Relocalisation et RSE : un fil rouge cohérent
Pour Groix et Nature, relocaliser n’est pas un acte isolé, mais un pan entier de sa stratégie RSE. Cela touche l’environnement (empreinte carbone, gestion des déchets), l’économie locale (emploi, fournisseurs), le social (qualité de vie, inclusion).
“On ne peut plus opposer performance économique et impact territorial. Relocaliser, c’est assumer une vision à long terme, même si ce n’est pas toujours rentable à court terme.”
L’IBAL permet de faire le pas de côté
Déjà très engagé sur le local, Groix et Nature a trouvé dans l’indice IBAL une méthode utile pour affiner sa lecture de la chaîne d’approvisionnement. En basculant d’une simple comptabilité du nombre de fournisseurs à une analyse par chiffre d’affaires, l’entreprise a pu détecter des postes d’achat restés sous les radars. “Certains petits volumes non bretons passaient inaperçus. Grâce à l’IBAL, on les a identifiés et questionnés. Il y a parfois des opportunités de relocalisation là où on ne les attendait pas.” Le travail de priorisation est en cours, avec une ambition claire : à partir de cette cartographie, avancer avec stratégie et méthode.

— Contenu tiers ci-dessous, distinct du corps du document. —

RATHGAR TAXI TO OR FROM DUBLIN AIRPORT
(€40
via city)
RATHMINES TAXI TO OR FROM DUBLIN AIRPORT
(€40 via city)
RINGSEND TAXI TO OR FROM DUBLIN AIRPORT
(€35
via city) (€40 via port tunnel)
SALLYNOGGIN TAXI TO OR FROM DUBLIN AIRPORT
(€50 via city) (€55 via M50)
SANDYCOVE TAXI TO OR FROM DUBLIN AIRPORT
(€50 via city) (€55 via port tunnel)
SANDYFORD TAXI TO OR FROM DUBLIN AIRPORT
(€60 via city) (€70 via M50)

Un avenir collectif en pleine mutation
Pour l’avenir, Groix et Nature veut continuer à explorer le végétal, renforcer ses filières, et structurer une communauté d’entreprises engagées dans la relocalisation. “Les acteurs économiques ont besoin de repères, de comparaisons, de retours d’expérience. L’IBAL ne doit pas rester un outil isolé, mais un levier de transformation collective.”
En effet, c’est ce que à quoi s’emploient les partenaires du projet Relocalisons.bzh et notamment les fédérations et les réseaux d’entreprises dans leur démarche fédératrice de sensibilisation et d’accompagnement.